Scan the entries for the word "three" and return every line that has it.

= = = = =

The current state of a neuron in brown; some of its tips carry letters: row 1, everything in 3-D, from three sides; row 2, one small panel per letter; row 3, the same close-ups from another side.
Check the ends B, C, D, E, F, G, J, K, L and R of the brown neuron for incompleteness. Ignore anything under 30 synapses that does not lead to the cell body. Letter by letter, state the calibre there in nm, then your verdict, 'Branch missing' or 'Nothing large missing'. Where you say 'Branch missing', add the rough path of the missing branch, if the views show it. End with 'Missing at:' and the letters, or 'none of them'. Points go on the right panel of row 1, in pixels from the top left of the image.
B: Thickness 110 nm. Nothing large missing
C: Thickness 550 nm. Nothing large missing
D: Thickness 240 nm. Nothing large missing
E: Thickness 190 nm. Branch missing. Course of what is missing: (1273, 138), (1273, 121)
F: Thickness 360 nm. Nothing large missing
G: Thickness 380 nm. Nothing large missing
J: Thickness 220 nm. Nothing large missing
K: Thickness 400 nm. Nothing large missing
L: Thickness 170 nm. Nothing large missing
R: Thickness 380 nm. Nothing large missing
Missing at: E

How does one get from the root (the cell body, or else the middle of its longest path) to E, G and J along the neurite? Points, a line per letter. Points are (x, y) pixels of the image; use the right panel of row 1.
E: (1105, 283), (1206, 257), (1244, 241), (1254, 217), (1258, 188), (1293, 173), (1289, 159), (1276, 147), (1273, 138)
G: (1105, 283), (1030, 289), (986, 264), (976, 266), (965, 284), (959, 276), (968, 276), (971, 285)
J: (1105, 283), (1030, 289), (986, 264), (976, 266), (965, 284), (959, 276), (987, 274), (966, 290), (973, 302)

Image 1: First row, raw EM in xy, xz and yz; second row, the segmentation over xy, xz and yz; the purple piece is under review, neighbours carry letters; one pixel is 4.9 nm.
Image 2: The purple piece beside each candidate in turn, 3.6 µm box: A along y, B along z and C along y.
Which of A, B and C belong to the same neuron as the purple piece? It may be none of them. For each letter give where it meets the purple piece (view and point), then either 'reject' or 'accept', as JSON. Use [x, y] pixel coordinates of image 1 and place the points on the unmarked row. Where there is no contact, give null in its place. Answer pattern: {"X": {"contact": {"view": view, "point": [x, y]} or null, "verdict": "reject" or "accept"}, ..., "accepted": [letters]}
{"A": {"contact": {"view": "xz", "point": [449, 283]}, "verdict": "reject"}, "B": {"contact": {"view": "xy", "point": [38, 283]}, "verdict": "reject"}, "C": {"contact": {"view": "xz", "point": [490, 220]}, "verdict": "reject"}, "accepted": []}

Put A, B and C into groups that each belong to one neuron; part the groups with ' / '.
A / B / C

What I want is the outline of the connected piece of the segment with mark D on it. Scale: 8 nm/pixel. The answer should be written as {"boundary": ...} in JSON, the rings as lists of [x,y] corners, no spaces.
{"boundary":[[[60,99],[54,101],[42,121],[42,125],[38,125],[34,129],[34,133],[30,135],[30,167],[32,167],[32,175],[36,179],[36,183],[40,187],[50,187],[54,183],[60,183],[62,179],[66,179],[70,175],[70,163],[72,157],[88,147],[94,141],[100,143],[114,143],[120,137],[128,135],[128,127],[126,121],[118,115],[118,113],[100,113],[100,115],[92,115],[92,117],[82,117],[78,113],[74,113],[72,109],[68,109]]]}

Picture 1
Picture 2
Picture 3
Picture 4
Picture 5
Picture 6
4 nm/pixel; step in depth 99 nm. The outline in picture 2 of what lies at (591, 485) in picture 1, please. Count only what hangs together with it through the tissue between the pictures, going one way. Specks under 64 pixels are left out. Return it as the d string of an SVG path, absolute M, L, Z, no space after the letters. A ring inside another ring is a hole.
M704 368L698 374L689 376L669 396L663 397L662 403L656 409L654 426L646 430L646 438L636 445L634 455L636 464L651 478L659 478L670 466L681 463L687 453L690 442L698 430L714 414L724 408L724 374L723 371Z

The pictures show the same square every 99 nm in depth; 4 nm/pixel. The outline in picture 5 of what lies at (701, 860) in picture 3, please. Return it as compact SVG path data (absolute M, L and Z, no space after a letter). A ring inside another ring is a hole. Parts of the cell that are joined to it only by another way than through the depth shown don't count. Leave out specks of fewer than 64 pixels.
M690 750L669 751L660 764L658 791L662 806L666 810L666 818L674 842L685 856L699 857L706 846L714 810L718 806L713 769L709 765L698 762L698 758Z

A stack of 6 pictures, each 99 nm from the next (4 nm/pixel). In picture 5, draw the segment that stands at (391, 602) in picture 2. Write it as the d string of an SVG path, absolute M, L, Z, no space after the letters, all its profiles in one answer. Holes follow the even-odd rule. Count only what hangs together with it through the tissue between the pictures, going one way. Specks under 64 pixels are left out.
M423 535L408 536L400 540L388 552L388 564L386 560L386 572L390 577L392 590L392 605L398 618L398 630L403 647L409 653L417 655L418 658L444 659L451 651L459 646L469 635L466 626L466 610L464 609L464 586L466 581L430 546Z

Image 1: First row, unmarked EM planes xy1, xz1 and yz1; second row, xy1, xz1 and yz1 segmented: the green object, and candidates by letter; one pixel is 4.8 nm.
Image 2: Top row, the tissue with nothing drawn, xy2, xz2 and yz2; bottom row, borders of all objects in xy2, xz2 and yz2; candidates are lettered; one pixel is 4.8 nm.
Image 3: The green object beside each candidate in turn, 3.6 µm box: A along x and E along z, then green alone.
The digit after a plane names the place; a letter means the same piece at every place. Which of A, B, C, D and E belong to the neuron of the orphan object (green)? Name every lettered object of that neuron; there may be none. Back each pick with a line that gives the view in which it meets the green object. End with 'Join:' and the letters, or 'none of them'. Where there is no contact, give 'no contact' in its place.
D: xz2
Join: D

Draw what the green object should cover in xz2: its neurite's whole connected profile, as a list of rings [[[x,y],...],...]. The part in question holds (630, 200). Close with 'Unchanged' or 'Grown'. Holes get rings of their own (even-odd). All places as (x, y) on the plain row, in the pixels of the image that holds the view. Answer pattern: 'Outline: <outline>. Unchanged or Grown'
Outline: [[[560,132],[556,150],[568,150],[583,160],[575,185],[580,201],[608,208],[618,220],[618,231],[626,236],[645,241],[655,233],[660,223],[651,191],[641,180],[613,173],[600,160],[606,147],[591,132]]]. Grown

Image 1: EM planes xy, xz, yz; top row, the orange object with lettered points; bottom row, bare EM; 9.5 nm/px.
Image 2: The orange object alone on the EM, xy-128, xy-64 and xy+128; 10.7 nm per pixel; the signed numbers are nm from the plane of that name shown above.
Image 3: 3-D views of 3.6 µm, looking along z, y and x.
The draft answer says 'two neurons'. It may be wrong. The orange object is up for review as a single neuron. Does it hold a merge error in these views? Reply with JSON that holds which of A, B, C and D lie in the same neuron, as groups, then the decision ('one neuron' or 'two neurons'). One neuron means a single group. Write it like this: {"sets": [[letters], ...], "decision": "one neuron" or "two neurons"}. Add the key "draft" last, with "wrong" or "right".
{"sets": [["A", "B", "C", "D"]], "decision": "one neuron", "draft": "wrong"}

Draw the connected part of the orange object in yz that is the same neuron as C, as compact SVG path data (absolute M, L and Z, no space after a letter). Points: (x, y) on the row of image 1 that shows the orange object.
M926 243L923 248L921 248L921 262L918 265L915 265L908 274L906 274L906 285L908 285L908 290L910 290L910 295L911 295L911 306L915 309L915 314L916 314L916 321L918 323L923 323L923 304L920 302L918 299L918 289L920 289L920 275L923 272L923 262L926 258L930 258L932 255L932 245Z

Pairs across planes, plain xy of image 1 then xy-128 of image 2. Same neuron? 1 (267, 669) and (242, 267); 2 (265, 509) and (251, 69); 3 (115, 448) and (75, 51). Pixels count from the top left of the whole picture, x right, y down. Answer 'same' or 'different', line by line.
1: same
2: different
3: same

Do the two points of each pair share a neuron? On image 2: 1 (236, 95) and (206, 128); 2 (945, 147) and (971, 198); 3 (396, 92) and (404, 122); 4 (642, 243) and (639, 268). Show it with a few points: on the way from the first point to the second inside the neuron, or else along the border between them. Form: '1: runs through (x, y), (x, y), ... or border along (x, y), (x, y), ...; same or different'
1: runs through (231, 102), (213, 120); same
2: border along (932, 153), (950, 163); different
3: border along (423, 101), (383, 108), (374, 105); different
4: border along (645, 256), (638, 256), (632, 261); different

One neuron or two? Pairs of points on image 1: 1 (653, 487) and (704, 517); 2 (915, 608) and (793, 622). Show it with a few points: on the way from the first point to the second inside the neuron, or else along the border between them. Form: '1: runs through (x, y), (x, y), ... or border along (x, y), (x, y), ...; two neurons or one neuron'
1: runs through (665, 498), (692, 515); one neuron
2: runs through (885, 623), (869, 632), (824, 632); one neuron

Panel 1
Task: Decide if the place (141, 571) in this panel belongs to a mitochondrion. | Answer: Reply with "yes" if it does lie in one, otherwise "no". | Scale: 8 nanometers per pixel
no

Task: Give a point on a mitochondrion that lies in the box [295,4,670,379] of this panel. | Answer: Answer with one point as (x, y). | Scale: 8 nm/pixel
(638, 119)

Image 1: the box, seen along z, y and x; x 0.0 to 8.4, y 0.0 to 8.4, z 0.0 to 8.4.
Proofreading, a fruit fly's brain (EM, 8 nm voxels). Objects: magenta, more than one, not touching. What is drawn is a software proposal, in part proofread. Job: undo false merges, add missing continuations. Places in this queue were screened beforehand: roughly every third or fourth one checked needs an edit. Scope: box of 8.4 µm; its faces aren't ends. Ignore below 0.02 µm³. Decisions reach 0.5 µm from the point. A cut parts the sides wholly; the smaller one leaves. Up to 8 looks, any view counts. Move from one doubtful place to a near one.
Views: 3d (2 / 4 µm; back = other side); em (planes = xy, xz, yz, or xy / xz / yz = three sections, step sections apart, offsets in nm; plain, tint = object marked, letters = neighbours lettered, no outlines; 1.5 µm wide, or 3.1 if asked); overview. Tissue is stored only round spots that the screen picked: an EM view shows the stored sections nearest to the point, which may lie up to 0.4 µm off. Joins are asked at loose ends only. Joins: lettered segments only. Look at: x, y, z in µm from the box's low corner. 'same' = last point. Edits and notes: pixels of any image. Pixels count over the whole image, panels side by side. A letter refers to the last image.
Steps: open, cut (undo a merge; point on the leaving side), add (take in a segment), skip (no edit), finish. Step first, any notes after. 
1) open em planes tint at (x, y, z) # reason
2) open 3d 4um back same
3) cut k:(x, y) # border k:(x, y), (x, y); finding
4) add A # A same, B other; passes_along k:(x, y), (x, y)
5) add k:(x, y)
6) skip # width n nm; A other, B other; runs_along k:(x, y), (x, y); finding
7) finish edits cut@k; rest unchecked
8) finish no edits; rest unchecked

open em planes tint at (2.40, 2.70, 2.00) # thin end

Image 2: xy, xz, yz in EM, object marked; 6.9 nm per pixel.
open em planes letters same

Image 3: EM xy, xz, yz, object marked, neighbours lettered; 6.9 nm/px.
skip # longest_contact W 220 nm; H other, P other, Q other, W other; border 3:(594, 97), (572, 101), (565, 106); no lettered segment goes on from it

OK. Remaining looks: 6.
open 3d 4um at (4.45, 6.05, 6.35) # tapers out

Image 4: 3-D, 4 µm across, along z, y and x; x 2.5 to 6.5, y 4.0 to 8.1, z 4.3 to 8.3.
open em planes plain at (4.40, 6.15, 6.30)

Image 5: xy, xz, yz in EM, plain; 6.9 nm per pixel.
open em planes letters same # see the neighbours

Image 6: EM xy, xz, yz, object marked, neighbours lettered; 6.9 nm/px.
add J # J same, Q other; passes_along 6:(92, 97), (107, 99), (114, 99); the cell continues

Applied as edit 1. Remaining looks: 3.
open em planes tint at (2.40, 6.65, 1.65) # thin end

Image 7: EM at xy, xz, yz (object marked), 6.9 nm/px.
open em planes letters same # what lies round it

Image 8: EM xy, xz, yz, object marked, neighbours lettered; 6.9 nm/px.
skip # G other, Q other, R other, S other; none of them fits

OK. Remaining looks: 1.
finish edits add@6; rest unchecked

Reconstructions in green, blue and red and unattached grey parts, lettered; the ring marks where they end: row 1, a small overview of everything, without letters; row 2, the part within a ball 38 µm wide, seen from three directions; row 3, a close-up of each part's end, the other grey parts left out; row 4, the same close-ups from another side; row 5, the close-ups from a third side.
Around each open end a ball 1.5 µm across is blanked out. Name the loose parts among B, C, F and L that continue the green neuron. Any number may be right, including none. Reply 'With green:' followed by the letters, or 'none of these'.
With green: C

= = = = =

ANSWER TO THIS TASK:
The current state of a neuron in brown; some of its tips carry letters: row 1, everything in 3-D, from three sides; row 2, one small panel per letter; row 3, the same close-ups from another side.
Views: 3d (2 / 4 µm; back = other side); em (planes = xy, xz, yz, or xy / xz / yz = three sections, step sections apart, offsets in nm; plain, tint = object marked, letters = neighbours lettered, no outlines; 1.5 µm wide, or 3.1 if asked); overview. Tissue is stored only round spots that the screen picked: an EM view shows the stored sections nearest to the point, which may lie up to 0.4 µm off. Joins are asked at loose ends only. Joins: lettered segments only. Look at: x, y, z in µm from the box's low corner. 'same' = last point. Edits and notes: pixels of any image. Pixels count over the whole image, panels side by side. A letter refers to the last image.
Reconstructions in green, blue and red and unattached grey parts, lettered; the ring marks where they end: row 1, a small overview of everything, without letters; row 2, the part within a ball 38 µm wide, seen from three directions; row 3, a close-up of each part's end, the other grey parts left out; row 4, the same close-ups from another side; row 5, the close-ups from a third side.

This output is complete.